It’s easy to see how and why physical labor is hard work. It physically beats your body down over the course of years. I did manual construction labor for about half a decade and realized fairly quickly that I didn’t like the prospects of being a fifty-year-old guy who had done this work for 35 years and I was able to get out of physical labor by the time I was 20 years old.
I like physical labor. I like the idea of strengthening my body and developing that tough grittiness that only comes from working with your hands. I like the skills you learn and how incredibly useful it is to know how to build a wall, wire a light switch, fix a plumbing valve, and install hardwood flooring. But I don’t like the life that it takes from you.
Knowledge work, on the other hand, is easy to look at and assume that it’s easy to do. You just sit there all day and “work.” That’s what most people think (including those who do knowledge work.)
The difficulty of knowledge work is that it fatigues your mind to the point of physical exhaustion. If you’ve ever spent a day really studying, you probably know what I’m talking about. It also places the knowledge worker in a position of continual mental battles in trying to maintain focus.
With modern technology, any distraction you want is a click away. Just one click and you’ve lost your focus and that flow state in which you are extremely productive. With most physical labor, you can leave your phone in the truck and have many more steps (literally) between you and a distraction.

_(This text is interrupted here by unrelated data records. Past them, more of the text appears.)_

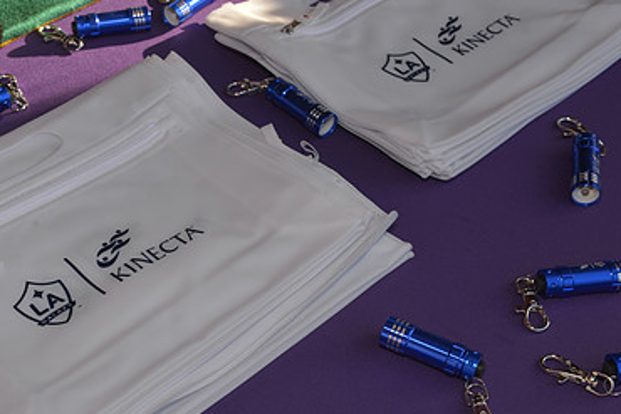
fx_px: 1191
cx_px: 215
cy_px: 259
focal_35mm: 69
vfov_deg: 19.7
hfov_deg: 29.1
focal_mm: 44
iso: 400
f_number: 11
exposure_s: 1/250
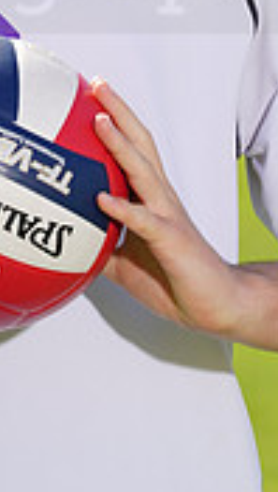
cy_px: -56
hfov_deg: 1.2
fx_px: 13022
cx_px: -46
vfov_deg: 2.2
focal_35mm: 998
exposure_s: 1/200
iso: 64
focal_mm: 288
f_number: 7.1
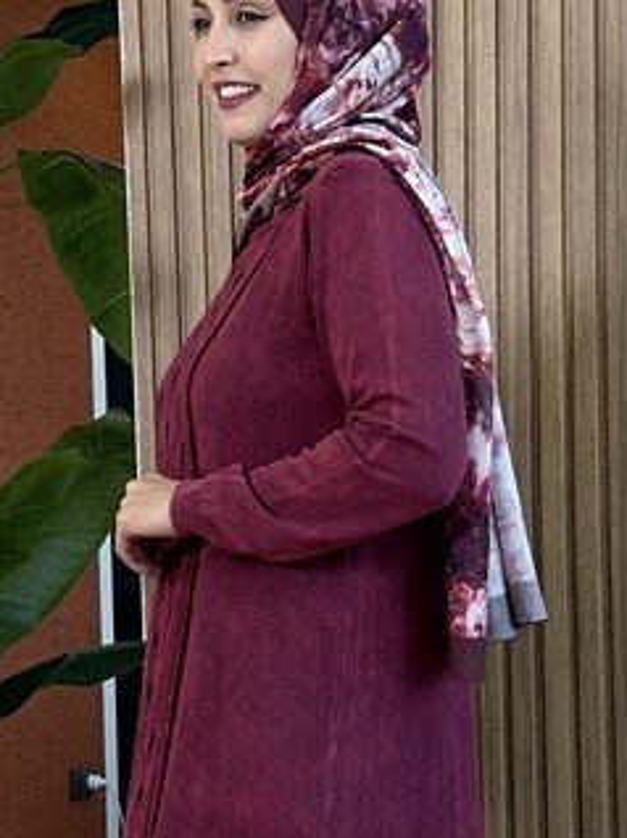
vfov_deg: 14.0
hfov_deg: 10.5
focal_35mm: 141
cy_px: 485
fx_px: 3410
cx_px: 274
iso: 200
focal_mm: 6.76
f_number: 1.78
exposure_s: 1/144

While physical work is physically taxing, knowledge work takes immense mental focus and strain with the temporary relief from that strain (all the distractions of the internet, social media, Netflix, etc…) dangling just one click away. And the more the knowledge worker gets distracted, the more difficult it becomes to focus.
This modern difficulty of knowledge work is self-inflicted, but social media, etc… are created in such a way to exploit this weakness in the human and most knowledge workers probably don’t even understand how deep the problem they have is.
It’s hard to compare physical and knowledge work, but it’s easy to write off knowledge work as if it’s easy. It’s not. Just because you can’t understand the difficulties, does not mean that the difficulties don’t exist.
For the knowledge worker, my advice is to disconnect as much as possible. Shut off your phone and block all social media and entertainment websites on your computer(s) and sink into the scary, uncomfortableness of having to do deep work. Once you’ve started doing it, you will love it and you’ll feel much more accomplished in the end.